Muscle relaxants. If the patient can't scream it doesn't matter if they can feel the pain. And pain can be a source of power. Plus the chems screw up the brain probes, you can't get a true read that way.

They weren't counting on me to develop toxin resistant. Stupid mistake, bitches. You gave me killing hands, and god gave me what I needed to use them when the time came. Once I had the guard's gun it was over.

God I hope it was a mistake, please let it be a mistake.

Please don't let me be out here as part of their plan.

Slotters.


Laser guns make neat little carterized holes in people, no blood at all, did you know that? It makes it feel surreal, like watching puppets as the strings are pulled.

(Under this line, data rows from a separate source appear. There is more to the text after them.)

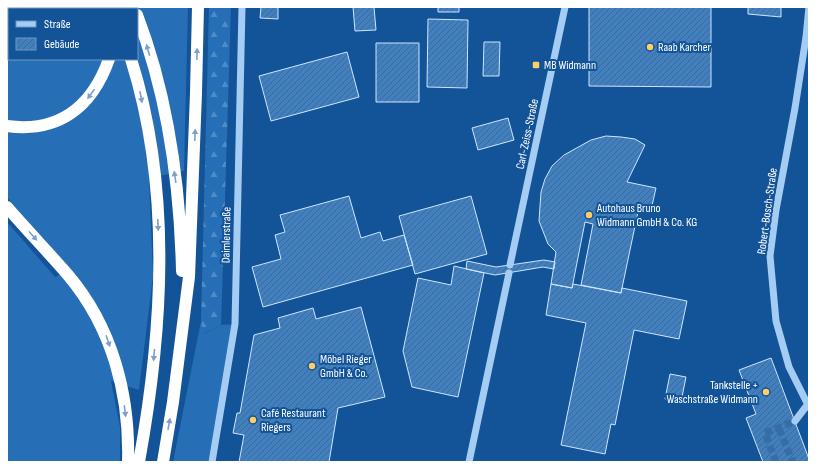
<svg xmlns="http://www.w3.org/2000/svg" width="816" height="469" font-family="'Sofia Sans Condensed',sans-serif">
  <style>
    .grass { fill: #266eb6; fill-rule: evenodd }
    .forest { fill: url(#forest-firs) }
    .building { fill: url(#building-hatch); stroke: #cde5fd }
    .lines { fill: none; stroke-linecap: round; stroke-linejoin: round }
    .minor-tunnel { stroke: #366da7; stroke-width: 7; stroke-dasharray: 7 3.5; stroke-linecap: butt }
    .minor { stroke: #a5ccf3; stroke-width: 7 }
    .highway { stroke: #fff; stroke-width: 12 }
    .oneway { fill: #7da0c6 }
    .poi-dot { fill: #ffcc67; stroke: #135398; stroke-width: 1.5 }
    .labels { text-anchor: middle; stroke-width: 4; stroke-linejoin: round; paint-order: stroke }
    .poi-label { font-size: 12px; fill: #fff; stroke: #135398; text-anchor: start }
    .street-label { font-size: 12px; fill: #fff; stroke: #135398 }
  </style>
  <defs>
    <pattern id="forest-firs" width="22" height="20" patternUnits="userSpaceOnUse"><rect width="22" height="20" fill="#266eb6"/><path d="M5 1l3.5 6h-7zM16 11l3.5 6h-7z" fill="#518bc5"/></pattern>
    <pattern id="building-hatch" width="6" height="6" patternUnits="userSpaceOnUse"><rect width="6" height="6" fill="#4080c1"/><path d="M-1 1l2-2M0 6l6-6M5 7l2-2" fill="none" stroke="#45698c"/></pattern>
  </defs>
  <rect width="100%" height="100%" fill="#135398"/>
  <path class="grass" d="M7 7H188L184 171 149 178 153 276 139 390 111 381 120 427V462H7V222L55 277 70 270 7 197ZM9 9H137V59H9Z
    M201 321 204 334 221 325 235 324 212 462H173Z"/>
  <path class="forest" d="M209 7H231L221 325 203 334 201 321Z"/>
  <path class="building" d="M261 7H278V19L260 18Z
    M353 7H374L376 30 355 31Z
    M438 7H459V12H438Z
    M589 7H711V87L589 86Z
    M748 7H781V17L748 14Z
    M428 19 468 20 467 88 427 87Z
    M484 42H500L499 76H483Z
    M376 43H419V102H376Z
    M347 52 359 97 271 121 259 76Z
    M508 118 514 140 478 150 472 128Z
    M606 136 621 137 635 139 645 145 627 182 656 188 651 210 639 207 621 293 581 285 593 224 585 222 572 288 551 284 556 252 548 244 539 221 541 192 545 179 552 166 564 155 591 140Z
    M349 196 361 238 380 232 383 241 404 235 413 265 263 307 252 267 281 259 275 235 285 232 280 215Z
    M471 196 487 254 415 274 399 216Z
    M544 260 555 262 554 269 543 267 495 275 466 269 467 261 496 267Z
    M454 266 484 273 458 397 412 387 403 351 418 278 451 285Z
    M551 284 572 288 573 284 621 293 622 288 687 301 679 339 634 330 615 425 611 424 605 454 561 445 586 323 546 315Z
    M361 307 385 397 338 408 329 462H239L244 435 233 433 237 413H240L254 335 280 328 278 318 313 308 316 319Z
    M771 358 809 459V462H763L746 418 756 414 739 370Z
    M670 374 686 377 681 402 665 399Z"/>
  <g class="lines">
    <path class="minor-tunnel" d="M779 429 793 462
      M776 462 765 433 795 421"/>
    <path class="minor" d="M809 7 806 37 795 108 776 210 770 256 776 321 789 367 809 407
      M510 265 565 7
      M795 421 808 404
      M212 462 235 324 242 7
      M469 462 509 273"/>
    <path class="highway" d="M113 7 114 9
      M137 15C168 96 180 185 182 271
      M131 59C172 189 163 330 139 462
      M7 126C59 133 92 107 109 59
      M7 207C27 230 48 252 68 275 112 327 130 394 128 462
      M163 462 173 402 189 277 196 93 198 7"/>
  </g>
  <defs><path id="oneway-solid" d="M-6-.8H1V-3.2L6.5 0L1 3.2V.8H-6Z"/></defs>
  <g class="oneway">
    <use href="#oneway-solid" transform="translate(148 50) rotate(-106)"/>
    <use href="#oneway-solid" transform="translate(197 54) rotate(-89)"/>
    <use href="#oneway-solid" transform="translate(91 94) rotate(126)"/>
    <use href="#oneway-solid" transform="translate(141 97) rotate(79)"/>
    <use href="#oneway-solid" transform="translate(195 135) rotate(-88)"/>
    <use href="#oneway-solid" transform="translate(175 177) rotate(-99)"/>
    <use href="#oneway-solid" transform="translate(158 225) rotate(88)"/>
    <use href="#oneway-solid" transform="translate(33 236) rotate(48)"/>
    <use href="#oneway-solid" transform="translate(108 341) rotate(71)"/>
    <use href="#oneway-solid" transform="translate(154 355) rotate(95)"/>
    <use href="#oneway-solid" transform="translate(125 411) rotate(83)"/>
    <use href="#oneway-solid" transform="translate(169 424) rotate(-80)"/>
  </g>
  <g class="poi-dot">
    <circle cx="650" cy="47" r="4"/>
    <rect x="532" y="61" width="8" height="8" rx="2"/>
    <circle cx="589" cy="215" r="4"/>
    <circle cx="312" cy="366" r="4"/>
    <circle cx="766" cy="392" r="4"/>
    <circle cx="253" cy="420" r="4"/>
  </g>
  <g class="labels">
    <g class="poi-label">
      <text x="658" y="51">Raab Karcher</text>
      <text x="544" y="69">MB Widmann</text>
      <text x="597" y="212">Autohaus Bruno<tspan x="597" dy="14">Widmann GmbH &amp; Co. KG</tspan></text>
      <text x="320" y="363">Möbel Rieger<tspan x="320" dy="14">GmbH &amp; Co.</tspan></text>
      <text x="758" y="389" text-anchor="end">Tankstelle +<tspan x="758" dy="14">Waschstraße Widmann</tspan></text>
      <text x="261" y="417">Café Restaurant<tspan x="261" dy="14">Riegers</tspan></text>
    </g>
    <g class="street-label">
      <text transform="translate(527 134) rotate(-78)" y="4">Carl-Zeiss-Straße</text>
      <text transform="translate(767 211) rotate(-82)" y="4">Robert-Bosch-Straße</text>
      <text transform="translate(226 235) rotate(-89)" y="4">Daimlerstraße</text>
    </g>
  </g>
  <rect width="816" height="469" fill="none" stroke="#ffffff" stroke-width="16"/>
  <rect x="8" y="8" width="130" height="52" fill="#135398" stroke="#7198c1"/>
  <rect x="16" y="21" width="20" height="6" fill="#a5ccf3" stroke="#7198c1"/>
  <text x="44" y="28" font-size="12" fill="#ffffff">Straße</text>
  <rect x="16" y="38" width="20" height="12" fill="url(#building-hatch)" stroke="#7198c1"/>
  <text x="44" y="48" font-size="12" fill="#ffffff">Gebäude</text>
</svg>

So much of that night is a blur, but I got the data, I got my gun, and I found my comm- I took his comm too. Withdrew all the cred I could.

Easier than you might think to hop a plane sinless to a new city. Almost as easy as slipping through the cracks, once you find your way.

Then all you have to do is find a new you to be.

And hope you take all those drekkers with you in a blaze of glory when they come.